L’approche par les capabilités appliquée à la fiscalité

par Chantal Santerre

L’approche par les capabilités vise la plus grande égalité possible des libertés et favorisera pour cela des politiques ayant la plus grande incidence possible sur celles-ci. Et c’est pourquoi, s’il y a des différences, il faudra qu’elles soient à la faveur des plus défavorisés, ceux-là même qui gagneront le plus d’une augmentation de leurs libertés. De tout cela s’ensuit directement un des rôles que l’on reconnaît généralement à la fiscalité, à savoir celui de redistribuer la richesse.

Selon l’approche par les capabilités un système fiscal est équitable s’il permet d’assurer des opportunités égales pour tous en permettant de financer correctement les systèmes d’éducation et de santé ainsi que les autres biens et services publics ou semi-publics. De plus, dans la manière de percevoir ces impôts, il faut maximiser les libertés en assurant le maximum de qualité de vie pour tous.

Nous n’ambitionnons pas de produire ici un programme complet de ce que pourrait être notre système fiscal : nous proposerons seulement des pistes de solution inspirées de l’approche par les capabilités de Sen. Pour les présenter, nous utiliserons les principales sections que l’on retrouve dans une déclaration de revenus.

Les revenus

Actuellement, notre système fiscal utilise comme base d’imposition les revenus provenant de différentes sources, et non le capital ou la richesse. Les revenus de dividendes et les revenus de gain en capital ne sont pas, comme les autres revenus, imposés à 100 %. On peut donc légitimement dire qu’en ne traitant pas ces revenus de la même manière que les autres sources de revenus, on favorise le capital plutôt que le travail.

Selon le principe d’équité tel que défini par Sen, toutes les sources de revenus devraient avoir le même traitement fiscal.

Nous proposons donc que toutes les sources de revenus soient taxées de la même manière. Et, dans l’esprit du principe d’équité de Sen, toute augmentation de la qualité de vie d’un individu devrait être imposable — et pas seulement le revenu, celui-ci étant une mesure insuffisante de la qualité de vie. Il faudrait donc aussi prendre en considération l’enrichissement global de l’individu.

Pour y parvenir, il faudrait prendre comme base d’imposition l’augmentation de la valeur du patrimoine de l’individu, son enrichissement : cela permettrait de mesurer l’accomplissement de la liberté et pas seulement sa disponibilité.
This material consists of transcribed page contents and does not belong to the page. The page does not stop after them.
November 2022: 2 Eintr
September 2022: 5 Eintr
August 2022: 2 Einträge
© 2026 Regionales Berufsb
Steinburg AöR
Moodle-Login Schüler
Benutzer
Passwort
Le revenu de 25 000 $ d’une personne qui possède une maison qui n’est pas hypothéquée et qui possède en plus des placements qui lui rapportent un revenu annuel n’est pas équivalent à celui d’une personne qui doit payer un loyer et qui n’a aucune autre ressource que le fruit de son travail. Ces deux personnes ne devraient pas payer les mêmes impôts.

Les déductions du revenu

La principale fonction du régime fiscal est de générer les revenus nécessaires pour couvrir les dépenses de l’État. Ces dépenses sont le reflet des priorités de la société. Un autre des rôles que l’on peut attribuer au régime fiscal est celui de financer des choix politiques en offrant des déductions pour induire les comportements souhaités. Ces mesures sont souvent appelées « dépenses fiscales » parce qu’elles permettent d’atteindre des objectifs stratégiques au prix d’une réduction des revenus fiscaux, une réduction des revenus étant l’équivalent d’une dépense.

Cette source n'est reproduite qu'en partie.